For over thirty years, the Bernard Dulon Gallery has devoted most of its activities to showcasing art from the golden ages of tribal societies.

Since September 2002, the gallery has regularly organized major exhibitions, accompanied by reference catalogs, at its space on Rue Jacques Callot in Paris.

This new space was first inaugurated with the exhibition Arman l’Africain in 2002, followed by West Dreams, Art of West Africa in 2003, Thila, Lobi Statuary from the Ferrari Collection in 2004, Art of Cameroon in 2006 and 2013, Kota Ancestors in 2011 (Paris and New York), Tsogho: Icons of Bwiti in 2016, A Dan Mask and More… in 2018. Bernard Dulon is an Expert at the Paris Court of Appeal and a member of the Compagnie Nationale des Experts. He has also curated major exhibitions for museums. As such, he is a renowned expert, a member of the Compagnie Nationale des Experts since 1985, and since 2016 an Expert at the Paris Court of Appeal, specializing in ancient arts from Africa, Oceania, and the Americas.

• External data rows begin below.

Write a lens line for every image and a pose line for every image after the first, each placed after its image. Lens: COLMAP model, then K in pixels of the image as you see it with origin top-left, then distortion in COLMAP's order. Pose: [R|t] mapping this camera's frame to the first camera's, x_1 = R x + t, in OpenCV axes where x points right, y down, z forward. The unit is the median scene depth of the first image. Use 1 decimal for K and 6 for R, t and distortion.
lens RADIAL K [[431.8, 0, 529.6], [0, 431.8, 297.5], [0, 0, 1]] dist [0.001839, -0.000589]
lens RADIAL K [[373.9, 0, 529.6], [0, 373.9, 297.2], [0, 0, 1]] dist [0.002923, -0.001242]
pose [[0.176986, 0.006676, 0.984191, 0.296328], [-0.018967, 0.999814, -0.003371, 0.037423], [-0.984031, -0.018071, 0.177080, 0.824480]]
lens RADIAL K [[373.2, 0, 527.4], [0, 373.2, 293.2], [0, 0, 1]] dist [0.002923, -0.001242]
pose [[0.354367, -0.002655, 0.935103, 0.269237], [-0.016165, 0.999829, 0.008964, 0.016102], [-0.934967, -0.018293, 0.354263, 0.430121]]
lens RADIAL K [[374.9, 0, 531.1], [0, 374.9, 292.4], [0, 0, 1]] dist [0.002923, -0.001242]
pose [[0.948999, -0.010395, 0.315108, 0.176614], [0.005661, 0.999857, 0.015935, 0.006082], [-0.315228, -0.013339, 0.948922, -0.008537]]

Bernard Dulon became known to the general public as a curator of exhibitions that were, in their time, praised by the national and international press, notably for Lumière Noire at the Château de Tanlay in 1997, for the Iber Caja Foundation in Zaragoza in 2010, and Carnets de Voyage, in collaboration with the Tervuren Museum in Belgium, for the Jacques Chirac Museum in 2010.

The gallery also participates in major art fairs such as Parcours des Mondes in Paris, as well as TEFAF in Maastricht and New York.